* **Instruction**:
Nothing but the lines from the first line of the records below to the line holding "X194564000Y-139192000D03*" belongs in the answer, copied exactly and without pictures.

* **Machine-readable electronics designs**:
-- -- --

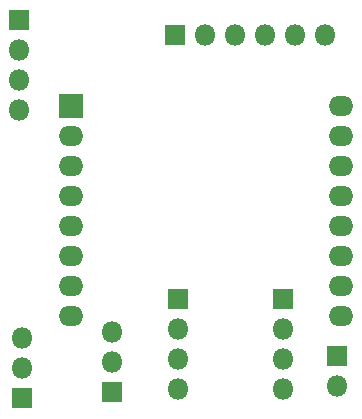
<source format=gbs>
%TF.GenerationSoftware,KiCad,Pcbnew,(5.1.6)-1*%
%TF.CreationDate,2020-09-06T13:06:38-04:00*%
%TF.ProjectId,ResQ KiCad Version,52657351-204b-4694-9361-642056657273,rev?*%
%TF.SameCoordinates,Original*%
%TF.FileFunction,Soldermask,Bot*%
%TF.FilePolarity,Negative*%
%FSLAX46Y46*%
G04 Gerber Fmt 4.6, Leading zero omitted, Abs format (unit mm)*
G04 Created by KiCad (PCBNEW (5.1.6)-1) date 2020-09-06 13:06:38*
%MOMM*%
%LPD*%
G01*
G04 APERTURE LIST*
%ADD10O,2.100000X1.700000*%
%ADD11R,2.100000X2.100000*%
%ADD12O,1.800000X1.800000*%
%ADD13R,1.800000X1.800000*%
G04 APERTURE END LIST*
D10*
%TO.C,U1*%
X199465001Y-117705001D03*
X199465001Y-120245001D03*
X199465001Y-122785001D03*
X199465001Y-125325001D03*
X199465001Y-127865001D03*
X199465001Y-130405001D03*
X199465001Y-132945001D03*
X199465001Y-135485001D03*
X176605001Y-135485001D03*
X176605001Y-132945001D03*
X176605001Y-130405001D03*
X176605001Y-127865001D03*
X176605001Y-125325001D03*
X176605001Y-122785001D03*
D11*
X176605001Y-117705001D03*
D10*
X176605001Y-120245001D03*
%TD*%
D12*
%TO.C,J6*%
X194564000Y-141732000D03*
X194564000Y-139192000D03*
X194564000Y-136652000D03*
D13*
X194564000Y-134112000D03*
%TD*%
D12*
%TO.C,B1*%
X199136000Y-141478000D03*
D13*
X199136000Y-138938000D03*
%TD*%
%TO.C,J1*%
X180086000Y-141986000D03*
D12*
X180086000Y-139446000D03*
X180086000Y-136906000D03*
%TD*%
%TO.C,J2*%
X172466000Y-137414000D03*
X172466000Y-139954000D03*
D13*
X172466000Y-142494000D03*
%TD*%
D12*
%TO.C,J3*%
X172212000Y-118110000D03*
X172212000Y-115570000D03*
X172212000Y-113030000D03*
D13*
X172212000Y-110490000D03*
%TD*%
%TO.C,J4*%
X185420000Y-111760000D03*
D12*
X187960000Y-111760000D03*
X190500000Y-111760000D03*
X193040000Y-111760000D03*
X195580000Y-111760000D03*
X198120000Y-111760000D03*
%TD*%
%TO.C,J5*%
X185674000Y-141732000D03*
X185674000Y-139192000D03*
X185674000Y-136652000D03*
D13*
X185674000Y-134112000D03*
%TD*%
M02*

</source>
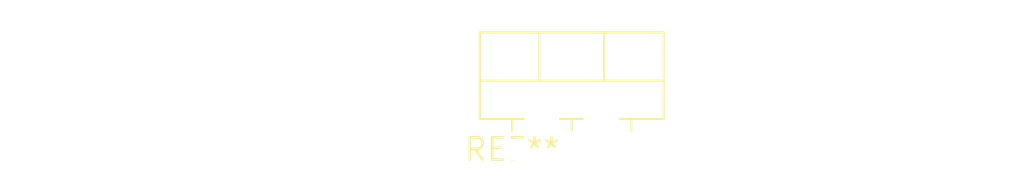
<source format=kicad_pcb>
(kicad_pcb (version 20240108) (generator pcbnew)

  (general
    (thickness 1.6)
  )

  (paper "A4")
  (layers
    (0 "F.Cu" signal)
    (31 "B.Cu" signal)
    (32 "B.Adhes" user "B.Adhesive")
    (33 "F.Adhes" user "F.Adhesive")
    (34 "B.Paste" user)
    (35 "F.Paste" user)
    (36 "B.SilkS" user "B.Silkscreen")
    (37 "F.SilkS" user "F.Silkscreen")
    (38 "B.Mask" user)
    (39 "F.Mask" user)
    (40 "Dwgs.User" user "User.Drawings")
    (41 "Cmts.User" user "User.Comments")
    (42 "Eco1.User" user "User.Eco1")
    (43 "Eco2.User" user "User.Eco2")
    (44 "Edge.Cuts" user)
    (45 "Margin" user)
    (46 "B.CrtYd" user "B.Courtyard")
    (47 "F.CrtYd" user "F.Courtyard")
    (48 "B.Fab" user)
    (49 "F.Fab" user)
    (50 "User.1" user)
    (51 "User.2" user)
    (52 "User.3" user)
    (53 "User.4" user)
    (54 "User.5" user)
    (55 "User.6" user)
    (56 "User.7" user)
    (57 "User.8" user)
    (58 "User.9" user)
  )

  (setup
    (pad_to_mask_clearance 0)
    (pcbplotparams
      (layerselection 0x00010fc_ffffffff)
      (plot_on_all_layers_selection 0x0000000_00000000)
      (disableapertmacros false)
      (usegerberextensions false)
      (usegerberattributes false)
      (usegerberadvancedattributes false)
      (creategerberjobfile false)
      (dashed_line_dash_ratio 12.000000)
      (dashed_line_gap_ratio 3.000000)
      (svgprecision 4)
      (plotframeref false)
      (viasonmask false)
      (mode 1)
      (useauxorigin false)
      (hpglpennumber 1)
      (hpglpenspeed 20)
      (hpglpendiameter 15.000000)
      (dxfpolygonmode false)
      (dxfimperialunits false)
      (dxfusepcbnewfont false)
      (psnegative false)
      (psa4output false)
      (plotreference false)
      (plotvalue false)
      (plotinvisibletext false)
      (sketchpadsonfab false)
      (subtractmaskfromsilk false)
      (outputformat 1)
      (mirror false)
      (drillshape 1)
      (scaleselection 1)
      (outputdirectory "")
    )
  )

  (net 0 "")

  (footprint "TO-220F-5_P3.4x2.06mm_StaggerOdd_Lead1.86mm_Vertical" (layer "F.Cu") (at 0 0))

)

</source>
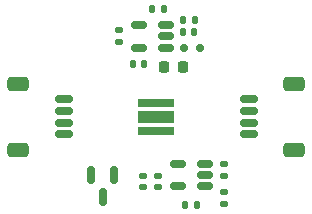
<source format=gtp>
%TF.GenerationSoftware,KiCad,Pcbnew,7.0.8-7.0.8~ubuntu22.04.1*%
%TF.CreationDate,2024-02-05T12:59:12-08:00*%
%TF.ProjectId,278nm_ELUC3535NUB_24mA,3237386e-6d5f-4454-9c55-43333533354e,rev?*%
%TF.SameCoordinates,Original*%
%TF.FileFunction,Paste,Top*%
%TF.FilePolarity,Positive*%
%FSLAX46Y46*%
G04 Gerber Fmt 4.6, Leading zero omitted, Abs format (unit mm)*
G04 Created by KiCad (PCBNEW 7.0.8-7.0.8~ubuntu22.04.1) date 2024-02-05 12:59:12*
%MOMM*%
%LPD*%
G01*
G04 APERTURE LIST*
G04 Aperture macros list*
%AMRoundRect*
0 Rectangle with rounded corners*
0 $1 Rounding radius*
0 $2 $3 $4 $5 $6 $7 $8 $9 X,Y pos of 4 corners*
0 Add a 4 corners polygon primitive as box body*
4,1,4,$2,$3,$4,$5,$6,$7,$8,$9,$2,$3,0*
0 Add four circle primitives for the rounded corners*
1,1,$1+$1,$2,$3*
1,1,$1+$1,$4,$5*
1,1,$1+$1,$6,$7*
1,1,$1+$1,$8,$9*
0 Add four rect primitives between the rounded corners*
20,1,$1+$1,$2,$3,$4,$5,0*
20,1,$1+$1,$4,$5,$6,$7,0*
20,1,$1+$1,$6,$7,$8,$9,0*
20,1,$1+$1,$8,$9,$2,$3,0*%
G04 Aperture macros list end*
%ADD10RoundRect,0.150000X-0.150000X-0.200000X0.150000X-0.200000X0.150000X0.200000X-0.150000X0.200000X0*%
%ADD11R,3.100000X0.660000*%
%ADD12R,3.100000X1.000000*%
%ADD13RoundRect,0.150000X-0.625000X0.150000X-0.625000X-0.150000X0.625000X-0.150000X0.625000X0.150000X0*%
%ADD14RoundRect,0.250000X-0.650000X0.350000X-0.650000X-0.350000X0.650000X-0.350000X0.650000X0.350000X0*%
%ADD15RoundRect,0.150000X0.625000X-0.150000X0.625000X0.150000X-0.625000X0.150000X-0.625000X-0.150000X0*%
%ADD16RoundRect,0.250000X0.650000X-0.350000X0.650000X0.350000X-0.650000X0.350000X-0.650000X-0.350000X0*%
%ADD17RoundRect,0.135000X-0.185000X0.135000X-0.185000X-0.135000X0.185000X-0.135000X0.185000X0.135000X0*%
%ADD18RoundRect,0.135000X0.135000X0.185000X-0.135000X0.185000X-0.135000X-0.185000X0.135000X-0.185000X0*%
%ADD19RoundRect,0.135000X0.185000X-0.135000X0.185000X0.135000X-0.185000X0.135000X-0.185000X-0.135000X0*%
%ADD20RoundRect,0.150000X0.512500X0.150000X-0.512500X0.150000X-0.512500X-0.150000X0.512500X-0.150000X0*%
%ADD21RoundRect,0.140000X0.170000X-0.140000X0.170000X0.140000X-0.170000X0.140000X-0.170000X-0.140000X0*%
%ADD22RoundRect,0.218750X-0.218750X-0.256250X0.218750X-0.256250X0.218750X0.256250X-0.218750X0.256250X0*%
%ADD23RoundRect,0.135000X-0.135000X-0.185000X0.135000X-0.185000X0.135000X0.185000X-0.135000X0.185000X0*%
%ADD24RoundRect,0.140000X0.140000X0.170000X-0.140000X0.170000X-0.140000X-0.170000X0.140000X-0.170000X0*%
%ADD25RoundRect,0.140000X-0.140000X-0.170000X0.140000X-0.170000X0.140000X0.170000X-0.140000X0.170000X0*%
%ADD26RoundRect,0.150000X-0.150000X0.587500X-0.150000X-0.587500X0.150000X-0.587500X0.150000X0.587500X0*%
G04 APERTURE END LIST*
D10*
%TO.C,D2*%
X66450000Y-54150000D03*
X65050000Y-54150000D03*
%TD*%
D11*
%TO.C,D1*%
X62700000Y-58806000D03*
X62700000Y-61194000D03*
D12*
X62700000Y-60000000D03*
%TD*%
D13*
%TO.C,J1*%
X54880000Y-58500000D03*
X54880000Y-59500000D03*
X54880000Y-60500000D03*
X54880000Y-61500000D03*
D14*
X51005000Y-57200000D03*
X51005000Y-62800000D03*
%TD*%
D15*
%TO.C,J2*%
X70520000Y-61500000D03*
X70520000Y-60500000D03*
X70520000Y-59500000D03*
X70520000Y-58500000D03*
D16*
X74395000Y-62800000D03*
X74395000Y-57200000D03*
%TD*%
D17*
%TO.C,R1*%
X68427600Y-63982600D03*
X68427600Y-65002600D03*
%TD*%
D18*
%TO.C,R6*%
X63349600Y-50876200D03*
X62329600Y-50876200D03*
%TD*%
D19*
%TO.C,R4*%
X59563000Y-53674200D03*
X59563000Y-52654200D03*
%TD*%
D20*
%TO.C,U2*%
X66795200Y-65881000D03*
X66795200Y-64931000D03*
X66795200Y-63981000D03*
X64520200Y-63981000D03*
X64520200Y-65881000D03*
%TD*%
D21*
%TO.C,C3*%
X62845200Y-65936000D03*
X62845200Y-64976000D03*
%TD*%
D19*
%TO.C,R3*%
X68427600Y-67360800D03*
X68427600Y-66340800D03*
%TD*%
D22*
%TO.C,L1*%
X63372900Y-55753000D03*
X64947900Y-55753000D03*
%TD*%
D23*
%TO.C,R2*%
X65150200Y-67481000D03*
X66170200Y-67481000D03*
%TD*%
D24*
%TO.C,C1*%
X61671200Y-55499000D03*
X60711200Y-55499000D03*
%TD*%
D21*
%TO.C,C4*%
X61620200Y-65941000D03*
X61620200Y-64981000D03*
%TD*%
D25*
%TO.C,C2*%
X64940000Y-52850000D03*
X65900000Y-52850000D03*
%TD*%
D26*
%TO.C,Q1*%
X59105800Y-64897000D03*
X57205800Y-64897000D03*
X58155800Y-66772000D03*
%TD*%
D18*
%TO.C,R5*%
X65960000Y-51800000D03*
X64940000Y-51800000D03*
%TD*%
D20*
%TO.C,U1*%
X63494000Y-54147800D03*
X63494000Y-53197800D03*
X63494000Y-52247800D03*
X61219000Y-52247800D03*
X61219000Y-54147800D03*
%TD*%
M02*

</source>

-- -- --

* **Task response**:
<source format=gbs>
%TF.GenerationSoftware,KiCad,Pcbnew,(5.1.6)-1*%
%TF.CreationDate,2020-09-06T13:06:38-04:00*%
%TF.ProjectId,ResQ KiCad Version,52657351-204b-4694-9361-642056657273,rev?*%
%TF.SameCoordinates,Original*%
%TF.FileFunction,Soldermask,Bot*%
%TF.FilePolarity,Negative*%
%FSLAX46Y46*%
G04 Gerber Fmt 4.6, Leading zero omitted, Abs format (unit mm)*
G04 Created by KiCad (PCBNEW (5.1.6)-1) date 2020-09-06 13:06:38*
%MOMM*%
%LPD*%
G01*
G04 APERTURE LIST*
%ADD10O,2.100000X1.700000*%
%ADD11R,2.100000X2.100000*%
%ADD12O,1.800000X1.800000*%
%ADD13R,1.800000X1.800000*%
G04 APERTURE END LIST*
D10*
%TO.C,U1*%
X199465001Y-117705001D03*
X199465001Y-120245001D03*
X199465001Y-122785001D03*
X199465001Y-125325001D03*
X199465001Y-127865001D03*
X199465001Y-130405001D03*
X199465001Y-132945001D03*
X199465001Y-135485001D03*
X176605001Y-135485001D03*
X176605001Y-132945001D03*
X176605001Y-130405001D03*
X176605001Y-127865001D03*
X176605001Y-125325001D03*
X176605001Y-122785001D03*
D11*
X176605001Y-117705001D03*
D10*
X176605001Y-120245001D03*
%TD*%
D12*
%TO.C,J6*%
X194564000Y-141732000D03*
X194564000Y-139192000D03*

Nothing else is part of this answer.